Written by Saleemul Huq on IRF2015
The post-2015 agenda sees four major strands of global decision-making come together. Saleemul Huq, director of the International Centre for Climate Change and Development and a Senior Fellow in IIED’s Climate Change group, explains why they are so important for the Least Developed Countries.
Four major strands of global discourse come together in 2015, each with their respective negotiating tracks under the United Nations.
The relevance of all four tracks, their inter-linkages and synergies are especially significant for the poorest communities in the world and the poorest countries – which is why IIED recently hosted a retreat in New York to focus on the demands of the Least Developed Countries (LDCs) in the post-2015 agenda.
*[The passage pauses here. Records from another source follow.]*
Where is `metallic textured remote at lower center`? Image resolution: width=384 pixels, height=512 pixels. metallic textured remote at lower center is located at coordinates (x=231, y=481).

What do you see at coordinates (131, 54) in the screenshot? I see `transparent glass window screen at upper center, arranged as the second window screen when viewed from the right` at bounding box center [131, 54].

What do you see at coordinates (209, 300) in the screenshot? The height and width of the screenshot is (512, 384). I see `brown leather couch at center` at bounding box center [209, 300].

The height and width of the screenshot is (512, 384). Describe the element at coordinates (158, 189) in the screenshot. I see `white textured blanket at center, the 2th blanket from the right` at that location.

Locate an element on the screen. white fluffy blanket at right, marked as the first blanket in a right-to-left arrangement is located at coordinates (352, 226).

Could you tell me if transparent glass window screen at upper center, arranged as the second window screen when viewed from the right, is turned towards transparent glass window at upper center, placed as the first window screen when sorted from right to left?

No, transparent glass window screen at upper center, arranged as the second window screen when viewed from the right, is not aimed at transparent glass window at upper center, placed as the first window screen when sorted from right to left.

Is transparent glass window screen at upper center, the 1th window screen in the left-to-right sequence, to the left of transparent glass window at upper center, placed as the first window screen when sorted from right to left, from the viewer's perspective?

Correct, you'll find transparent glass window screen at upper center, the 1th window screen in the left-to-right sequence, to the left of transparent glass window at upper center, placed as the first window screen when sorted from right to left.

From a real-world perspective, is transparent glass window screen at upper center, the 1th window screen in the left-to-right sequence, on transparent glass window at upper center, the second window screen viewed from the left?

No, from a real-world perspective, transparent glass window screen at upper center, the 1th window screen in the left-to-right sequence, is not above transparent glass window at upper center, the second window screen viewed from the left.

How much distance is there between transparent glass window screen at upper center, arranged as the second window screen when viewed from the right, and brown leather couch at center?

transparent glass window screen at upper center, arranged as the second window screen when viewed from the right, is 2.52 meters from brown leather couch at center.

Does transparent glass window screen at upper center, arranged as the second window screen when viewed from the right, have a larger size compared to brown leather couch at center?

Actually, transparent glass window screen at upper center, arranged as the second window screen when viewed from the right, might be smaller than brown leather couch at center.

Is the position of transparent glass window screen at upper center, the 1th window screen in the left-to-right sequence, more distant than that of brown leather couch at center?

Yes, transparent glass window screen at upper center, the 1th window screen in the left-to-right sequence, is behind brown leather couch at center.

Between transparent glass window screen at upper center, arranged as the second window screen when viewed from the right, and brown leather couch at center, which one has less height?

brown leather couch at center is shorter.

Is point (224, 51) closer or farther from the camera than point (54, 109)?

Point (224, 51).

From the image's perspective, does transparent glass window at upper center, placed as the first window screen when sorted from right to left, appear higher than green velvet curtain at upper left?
These four strands of the post-2015 process comprise:
- The 17 Sustainable Development Goals (SDGs) currently being negotiated and due to be agreed at the UN General Assembly in New York in September this year. These follow from the Millennium Development Goals (MDGs), which were meant to be achieved by 2015
- The United Nations Framework Convention on Climate Change (UNFCCC) which has a long history of negotiations to agree a climate treaty, and which is heading for a key decision at its 21st Conference of Parties (COP21) in Paris, France in December 2015
- The Financing for Development (FfD) track will also hold a major UN conference in Addis in July, where countries will seek to agree levels and ways of providing overseas development assistance (ODA) from the rich to the poor countries, and
- The fourth and final track is about disaster risk reduction under the Hyogo Framework for Action (HFA) which met in Sendai, Japan, last month, agreeing the new Sendai Framework for Action (SFA) (PDF).